# El problema
Retoma el texto sobre el caso Frida Sofía justo después de su última oración y sigue escribiéndolo.

# Texto de origen
La angustia se respiraba en todos lados: Los que no encontraban a sus familias, amigos; los que vieron caer estructuras, bardas, edificios completos; los que no podían regresar a sus casas… y, de fondo, sirenas y alarmas sin silencio. Rescatar a los que sobrevivían bajo los escombros es el interés primario.
Y de pronto, televisa. Frida Sofía y su milagro se adueñaron de treinta horas de transmisión ininterrumpida, y tomaron prisioneras las almas de millones que vieron en ello una salida fácil para transformar su incertidumbre, su miedo, el caos… en esperanza. Tuvieron el gobierno y la televisora una probada de su antiguo poder; hasta que, por su propio peso, cayó la mentira magnificada hasta dimensiones absurdas. La Razón, Milenio, Excelsior, El Universal… consignando milagros vacuos en primera plana. Aristegui evidenció en micrófonos abiertos el tamaño de la manipulación. Vino la ruptura: los marinos se lavaron las manos y televisa los responsabilizó de todo el show. Y lo que les parecía la vuelta de la audiencia cautiva de años pasados, se convirtió en un golpe —uno más— para todos ellos.

Ítems de un conjunto de datos
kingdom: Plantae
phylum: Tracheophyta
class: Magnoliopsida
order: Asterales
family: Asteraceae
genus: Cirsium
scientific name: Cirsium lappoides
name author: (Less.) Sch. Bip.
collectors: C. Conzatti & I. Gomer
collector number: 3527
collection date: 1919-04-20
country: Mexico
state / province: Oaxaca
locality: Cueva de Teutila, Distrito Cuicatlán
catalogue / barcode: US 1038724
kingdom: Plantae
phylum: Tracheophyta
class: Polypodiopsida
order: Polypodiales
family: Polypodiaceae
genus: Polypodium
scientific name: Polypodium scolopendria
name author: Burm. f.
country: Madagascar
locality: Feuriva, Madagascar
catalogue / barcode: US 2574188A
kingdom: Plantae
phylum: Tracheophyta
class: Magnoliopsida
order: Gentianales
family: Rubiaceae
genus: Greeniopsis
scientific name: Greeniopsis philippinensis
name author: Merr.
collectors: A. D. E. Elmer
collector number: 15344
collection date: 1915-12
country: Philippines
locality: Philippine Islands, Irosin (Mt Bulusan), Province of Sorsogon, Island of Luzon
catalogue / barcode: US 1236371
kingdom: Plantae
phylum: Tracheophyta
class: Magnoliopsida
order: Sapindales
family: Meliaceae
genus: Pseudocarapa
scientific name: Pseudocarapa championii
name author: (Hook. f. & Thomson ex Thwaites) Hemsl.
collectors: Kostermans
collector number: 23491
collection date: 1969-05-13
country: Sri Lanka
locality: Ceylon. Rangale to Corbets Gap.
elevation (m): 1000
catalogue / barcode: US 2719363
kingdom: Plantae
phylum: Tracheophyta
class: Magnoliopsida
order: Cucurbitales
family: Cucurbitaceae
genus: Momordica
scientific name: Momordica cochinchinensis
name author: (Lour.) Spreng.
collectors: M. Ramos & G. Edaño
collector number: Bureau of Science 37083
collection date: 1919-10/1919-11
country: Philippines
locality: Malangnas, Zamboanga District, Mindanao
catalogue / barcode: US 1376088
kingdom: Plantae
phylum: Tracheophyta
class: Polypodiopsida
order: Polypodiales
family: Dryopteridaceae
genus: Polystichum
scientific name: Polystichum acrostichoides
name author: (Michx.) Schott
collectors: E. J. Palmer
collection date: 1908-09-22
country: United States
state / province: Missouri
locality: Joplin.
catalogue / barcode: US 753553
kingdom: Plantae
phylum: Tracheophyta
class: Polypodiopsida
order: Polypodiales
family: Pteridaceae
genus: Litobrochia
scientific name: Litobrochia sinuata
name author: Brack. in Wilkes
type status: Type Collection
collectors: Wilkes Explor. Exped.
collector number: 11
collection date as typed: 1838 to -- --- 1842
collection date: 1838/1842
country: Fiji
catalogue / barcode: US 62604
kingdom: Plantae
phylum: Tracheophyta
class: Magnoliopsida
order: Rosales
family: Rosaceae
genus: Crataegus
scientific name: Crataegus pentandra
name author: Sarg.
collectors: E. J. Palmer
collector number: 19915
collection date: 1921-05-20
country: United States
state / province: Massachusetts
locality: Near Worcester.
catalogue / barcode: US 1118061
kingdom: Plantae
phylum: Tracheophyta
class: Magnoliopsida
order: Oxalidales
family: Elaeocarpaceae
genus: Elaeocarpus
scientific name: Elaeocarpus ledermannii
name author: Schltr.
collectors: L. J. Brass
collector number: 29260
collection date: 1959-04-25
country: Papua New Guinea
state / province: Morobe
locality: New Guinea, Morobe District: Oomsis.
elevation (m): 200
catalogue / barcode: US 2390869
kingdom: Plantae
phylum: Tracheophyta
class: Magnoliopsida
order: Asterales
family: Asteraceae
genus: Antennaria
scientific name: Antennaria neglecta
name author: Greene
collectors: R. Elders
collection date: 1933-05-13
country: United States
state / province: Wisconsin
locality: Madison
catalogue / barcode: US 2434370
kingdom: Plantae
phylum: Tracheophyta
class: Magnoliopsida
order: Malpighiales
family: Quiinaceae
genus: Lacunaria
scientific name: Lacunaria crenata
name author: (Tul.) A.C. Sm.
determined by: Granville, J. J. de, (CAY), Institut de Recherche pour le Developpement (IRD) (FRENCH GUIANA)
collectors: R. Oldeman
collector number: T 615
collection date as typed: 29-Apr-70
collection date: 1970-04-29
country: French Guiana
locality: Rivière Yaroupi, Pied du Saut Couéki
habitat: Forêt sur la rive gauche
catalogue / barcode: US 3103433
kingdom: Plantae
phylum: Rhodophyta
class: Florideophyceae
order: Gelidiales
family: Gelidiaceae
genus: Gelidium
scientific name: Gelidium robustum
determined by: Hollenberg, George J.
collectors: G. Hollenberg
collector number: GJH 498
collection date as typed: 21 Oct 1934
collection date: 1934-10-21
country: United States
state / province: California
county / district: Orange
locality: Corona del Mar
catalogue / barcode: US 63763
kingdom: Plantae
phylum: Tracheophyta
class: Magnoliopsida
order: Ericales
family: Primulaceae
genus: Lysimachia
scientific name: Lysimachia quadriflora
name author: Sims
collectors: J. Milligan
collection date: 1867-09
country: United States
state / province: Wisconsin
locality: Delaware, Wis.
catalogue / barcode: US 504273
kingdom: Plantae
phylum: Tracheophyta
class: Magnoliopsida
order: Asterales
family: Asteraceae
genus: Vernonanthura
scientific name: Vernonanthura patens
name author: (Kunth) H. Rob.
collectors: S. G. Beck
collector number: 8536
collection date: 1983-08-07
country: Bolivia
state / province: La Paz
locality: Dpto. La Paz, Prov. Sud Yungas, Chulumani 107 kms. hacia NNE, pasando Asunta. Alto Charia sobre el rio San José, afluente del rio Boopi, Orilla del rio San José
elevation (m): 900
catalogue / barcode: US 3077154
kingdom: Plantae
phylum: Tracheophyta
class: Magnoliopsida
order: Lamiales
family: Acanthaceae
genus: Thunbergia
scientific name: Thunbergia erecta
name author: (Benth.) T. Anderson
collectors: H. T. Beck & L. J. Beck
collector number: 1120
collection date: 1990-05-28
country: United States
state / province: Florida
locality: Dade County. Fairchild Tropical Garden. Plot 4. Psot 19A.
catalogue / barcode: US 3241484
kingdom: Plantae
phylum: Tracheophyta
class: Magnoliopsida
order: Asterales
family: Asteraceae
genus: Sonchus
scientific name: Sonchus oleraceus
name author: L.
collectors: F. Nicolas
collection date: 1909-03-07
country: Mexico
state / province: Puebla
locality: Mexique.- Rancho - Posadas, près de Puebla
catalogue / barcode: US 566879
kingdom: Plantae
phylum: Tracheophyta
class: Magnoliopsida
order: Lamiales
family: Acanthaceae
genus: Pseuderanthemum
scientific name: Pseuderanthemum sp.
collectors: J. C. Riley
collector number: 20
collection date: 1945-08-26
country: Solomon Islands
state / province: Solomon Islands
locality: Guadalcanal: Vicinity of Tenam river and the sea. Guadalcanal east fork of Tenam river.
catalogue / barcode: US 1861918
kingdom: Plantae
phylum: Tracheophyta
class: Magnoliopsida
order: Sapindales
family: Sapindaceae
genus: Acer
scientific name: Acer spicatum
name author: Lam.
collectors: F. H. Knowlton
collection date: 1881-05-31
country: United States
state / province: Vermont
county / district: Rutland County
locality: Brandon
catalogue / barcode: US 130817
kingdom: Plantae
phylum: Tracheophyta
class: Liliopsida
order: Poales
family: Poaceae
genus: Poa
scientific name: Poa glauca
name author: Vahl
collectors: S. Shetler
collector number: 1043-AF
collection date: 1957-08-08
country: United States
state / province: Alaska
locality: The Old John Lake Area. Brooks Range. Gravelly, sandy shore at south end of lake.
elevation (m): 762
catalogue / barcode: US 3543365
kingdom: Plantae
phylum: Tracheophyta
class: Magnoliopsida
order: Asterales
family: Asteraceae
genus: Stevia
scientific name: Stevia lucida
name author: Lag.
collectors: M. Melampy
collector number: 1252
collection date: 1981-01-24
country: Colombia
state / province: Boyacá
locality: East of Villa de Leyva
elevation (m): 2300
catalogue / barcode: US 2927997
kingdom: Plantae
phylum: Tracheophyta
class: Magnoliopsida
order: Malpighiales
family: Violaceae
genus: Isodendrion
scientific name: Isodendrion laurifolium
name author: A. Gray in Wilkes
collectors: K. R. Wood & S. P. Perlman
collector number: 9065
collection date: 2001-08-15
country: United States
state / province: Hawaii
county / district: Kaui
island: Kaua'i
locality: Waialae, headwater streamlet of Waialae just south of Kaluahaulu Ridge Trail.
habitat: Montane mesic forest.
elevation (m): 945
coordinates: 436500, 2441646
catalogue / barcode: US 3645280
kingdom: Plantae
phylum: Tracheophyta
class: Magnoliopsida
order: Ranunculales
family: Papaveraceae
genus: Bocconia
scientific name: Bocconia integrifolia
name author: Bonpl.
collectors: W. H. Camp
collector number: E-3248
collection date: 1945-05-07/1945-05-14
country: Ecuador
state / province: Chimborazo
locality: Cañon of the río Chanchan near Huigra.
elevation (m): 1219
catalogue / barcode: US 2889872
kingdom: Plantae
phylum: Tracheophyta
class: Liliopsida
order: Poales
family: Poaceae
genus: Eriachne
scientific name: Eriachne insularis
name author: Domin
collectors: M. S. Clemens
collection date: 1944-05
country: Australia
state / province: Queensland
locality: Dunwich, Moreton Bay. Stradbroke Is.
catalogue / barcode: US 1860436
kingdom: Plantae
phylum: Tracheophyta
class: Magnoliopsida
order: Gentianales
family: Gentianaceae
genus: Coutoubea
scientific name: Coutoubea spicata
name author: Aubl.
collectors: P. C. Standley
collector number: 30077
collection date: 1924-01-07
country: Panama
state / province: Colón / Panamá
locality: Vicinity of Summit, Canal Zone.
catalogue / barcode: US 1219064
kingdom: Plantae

# Tu respuesta
Y Juchitán, Jujutla… México, Guerrero, Puebla, Chiapas… fuera del foco, en silencio, cargaban a sus propios muertos, se movían entre su propia destrucción y desesperanza. La ayuda que no llega y la luz que no se apaga. Los que lo perdieron todo, esperando un milagro (éste sí): el del apoyo para reconstruir sus casas, sus oficios, sus vidas y las de sus hijos.
El jueves en la tarde el rumor era uno: la marina y el ejército desalojaban a los rescatistas civiles y parecían tener como instrucciones el suspender la búsqueda y el remover los escombros. Peña salió a “despejar dudas”: “las labores de búsqueda y rescate de personas en inmuebles colapsados siguen y seguirán adelante en la CDMX.”1 Para lo que valga su palabra.
Y lo que sigue
Lo que sigue, para el gobierno, hace rato es una sola cosa: la elección presidencial.
Lo que sigue, para muchos otros, es la reconstrucción. La petición para que el dinero público presupuestado para las campañas electorales se destine a la reconstrucción de lo perdido2 se convirtió en la más suscrita en la historia de change.org. Y las garras empezaron a afilarse.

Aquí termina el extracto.